The national rate of golden staph infections in public hospitals remains under the benchmark, according to latest data from the Australian Institute of Health and Welfare (AIHW).
Golden staph (Staphylococcus aureus) bacteria are commonly found on the skin and in the nose. However, a serious infection may occur if these bacteria enter a person’s bloodstream. The infections can be associated with hospital care and are often related to the use of indwelling medical devices, or surgery.
The AIHW report, Bloodstream infections associated with hospital care 2019-20, reveals that there were 1,428 cases of golden staph reported in Australian public hospitals in 2019-20, down from 1,573 cases in 2018-19.
Over the past five years, the rate of golden staph infection has fluctuated around 0.7 cases per 10,000 days of patient care. In the latest report, rates differed among stated and territories, but all jurisdictions fell below the national benchmark of 2.0 cases per 10,000 days of patient care.
“These rates ranged from 0.81 per 10,000 days of patient care in Tasmania and the Australian Capital Territory to 0.34 in the Northern Territory,” AIHW spokesperson Dr Heather Swanston said.
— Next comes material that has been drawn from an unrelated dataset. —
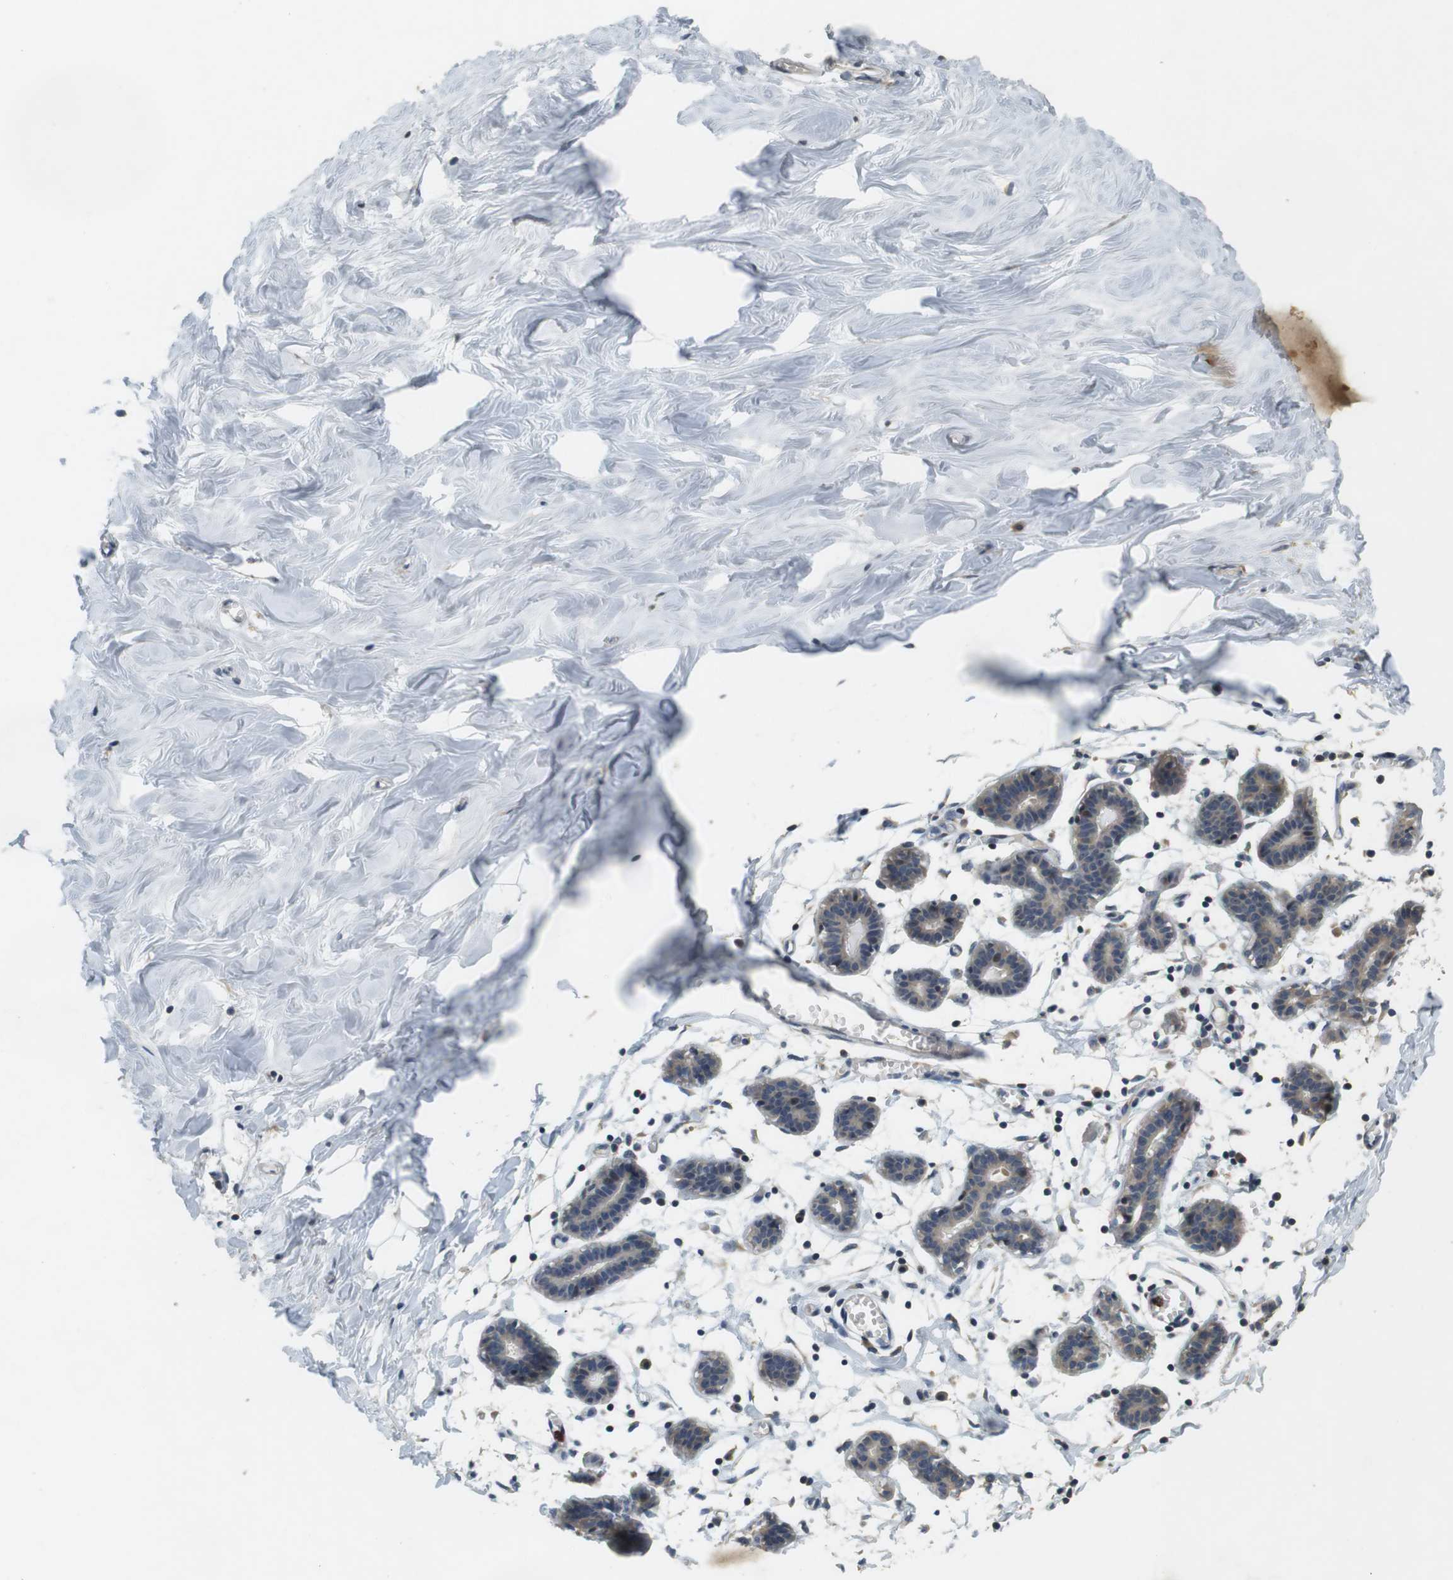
{"staining": {"intensity": "negative", "quantity": "none", "location": "none"}, "tissue": "breast", "cell_type": "Adipocytes", "image_type": "normal", "snomed": [{"axis": "morphology", "description": "Normal tissue, NOS"}, {"axis": "topography", "description": "Breast"}], "caption": "This is a photomicrograph of IHC staining of normal breast, which shows no expression in adipocytes. (Immunohistochemistry, brightfield microscopy, high magnification).", "gene": "TMX3", "patient": {"sex": "female", "age": 27}}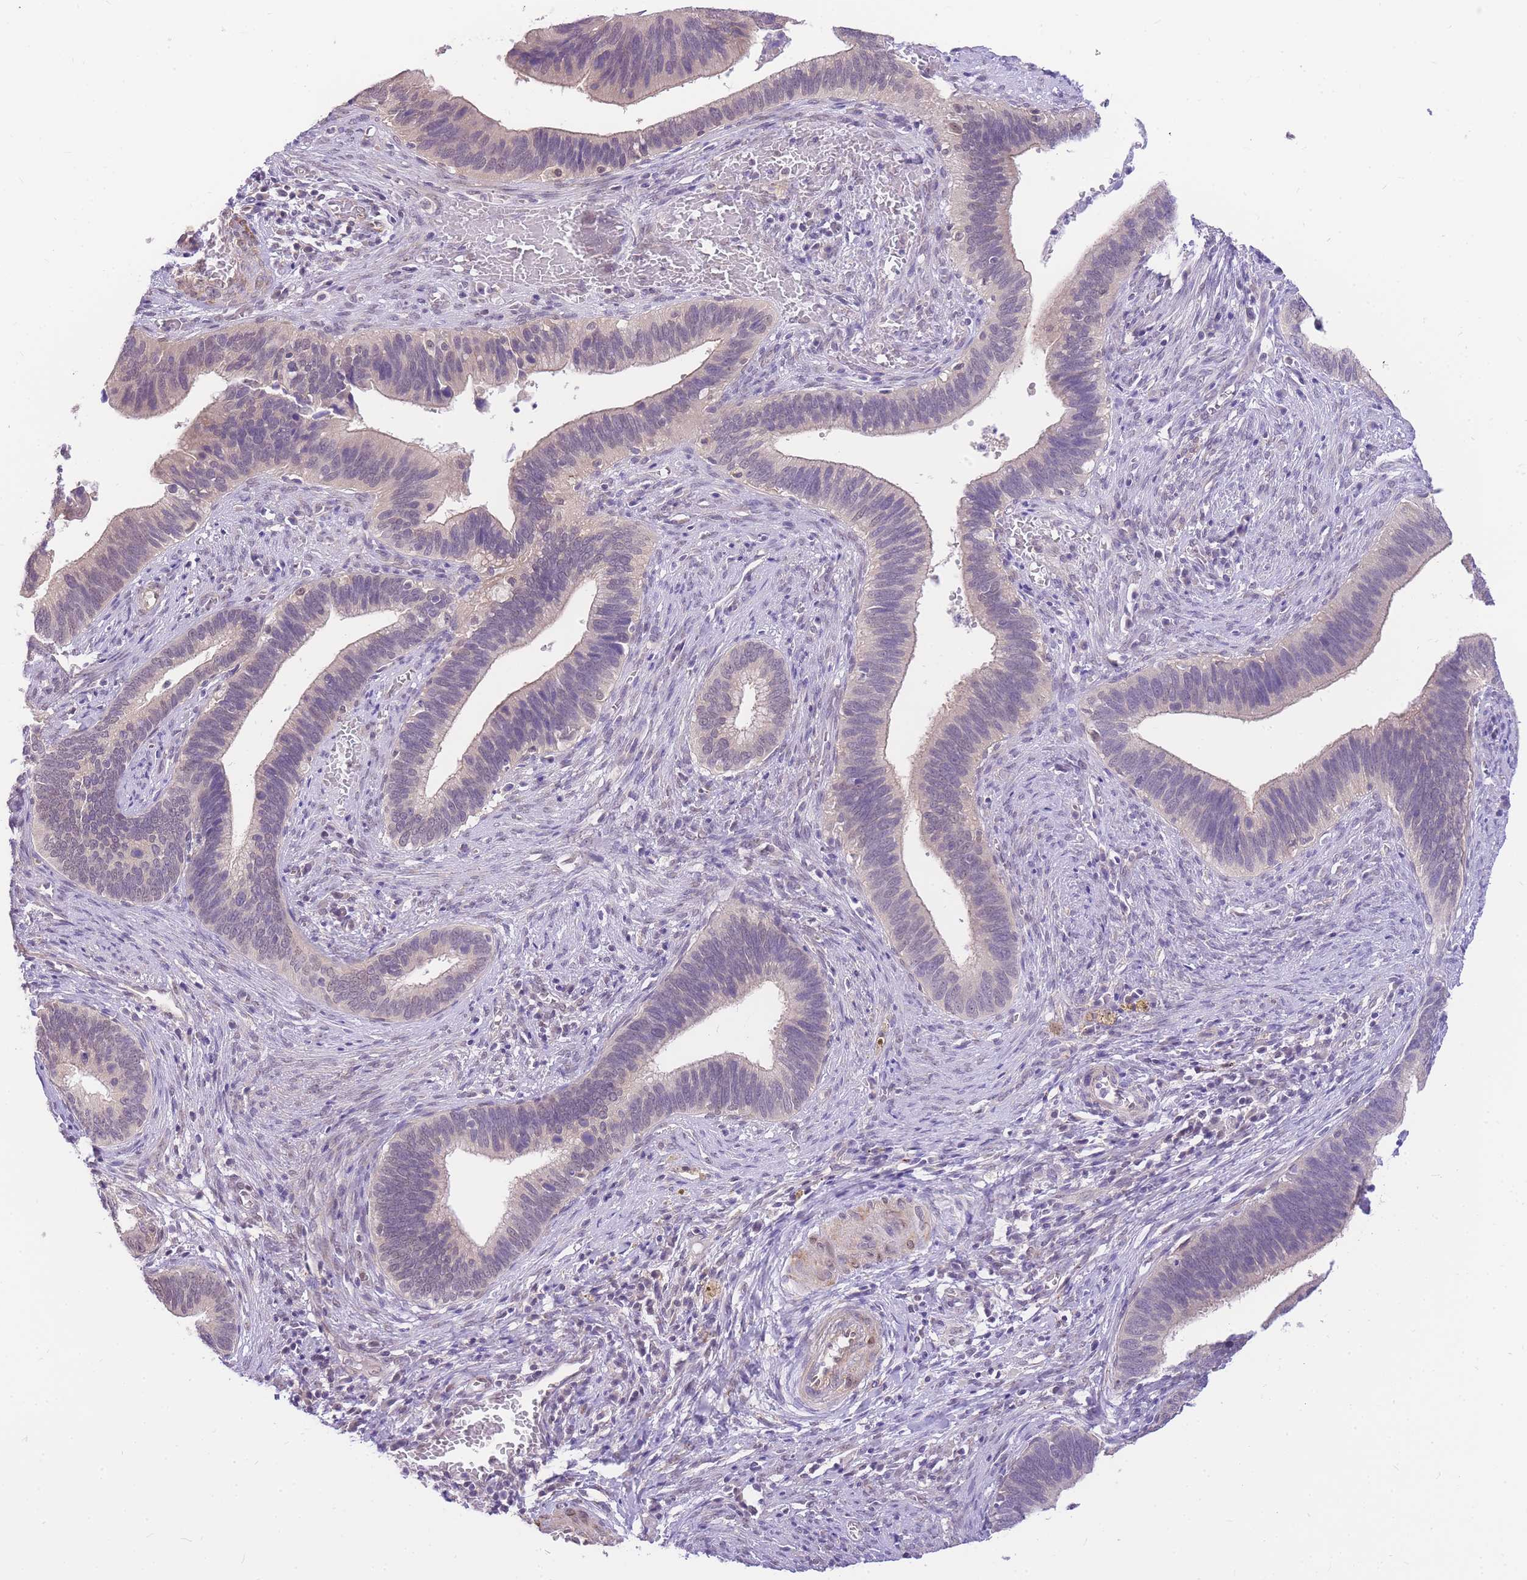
{"staining": {"intensity": "moderate", "quantity": "<25%", "location": "nuclear"}, "tissue": "cervical cancer", "cell_type": "Tumor cells", "image_type": "cancer", "snomed": [{"axis": "morphology", "description": "Adenocarcinoma, NOS"}, {"axis": "topography", "description": "Cervix"}], "caption": "Immunohistochemistry of human cervical cancer (adenocarcinoma) exhibits low levels of moderate nuclear positivity in about <25% of tumor cells.", "gene": "S100PBP", "patient": {"sex": "female", "age": 42}}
The report found rates were higher than the national average in major, large and children’s hospitals. These types of hospitals generally provide a broad range of services, including a number of specialised and complex services, and are more likely to treat patients who may be at risk of getting golden staph.
“More than 8 in 10 (83%) cases were able to be treated with commonly used antibiotics,” Dr Swanston said.
“Over the 5 years to 2019-20, the proportion of cases resistant to common antibiotics decreased from 19% to 17%.”